[exabrial]

Guys i appreciate the comment about EMV, I’m aware but it misses the point. They need to be _my_ keys, and ones _I_ can pick and verify. If you don’t generate the key, it’s not actually secure.

At minimum, EMV would need to be verifiable. Ideally rotatable. Best case: chooseable.

[spopejoy]

Until the UX problem is solved making it infallible for noobs to manage PKI, it's probably better for the bank to manage it. Your ideal world at a minimum requires:

- an on-card UI. Yubikey-style one-button-tap is not enough, you actually need to verify the transaction details.

- integration with backend systems to support rotation and recovery because otherwise folks will screw this up and lock themselves out

There's a reason webauthn passkey has obfuscated PKI to oblivion, because they simply can't figure out how to entrust end users with keys.

To be clear, I'm a PKI fan and want all of these things to exist, but we're very far from it.

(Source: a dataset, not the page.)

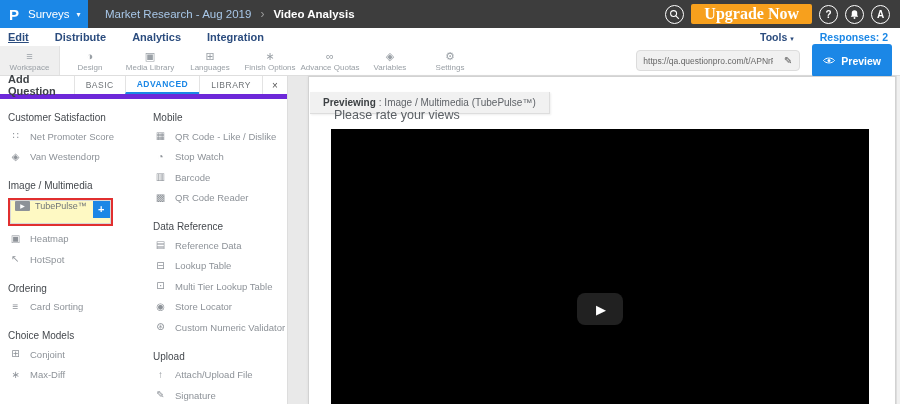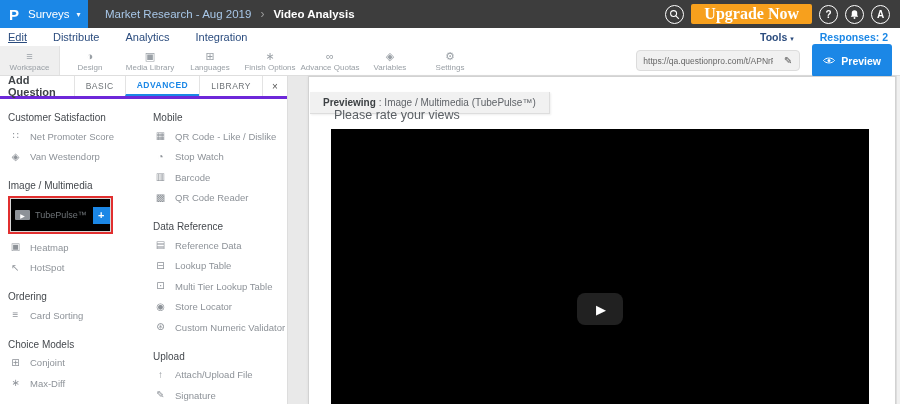"Edit" .nav-link { font-weight: 400 -> 700 }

In the interim, a bank-managed PKI is a welcome improvement.

[none_to_remain]

I feel like if you want that, what you have to do is make a social change such that a number of people sufficient to form a marketable niche would even understand what you are talking about.

Like, I understand what you are talking about, most of the readers here understand what you are talking about, but I also understand that almost everyone else doesn't.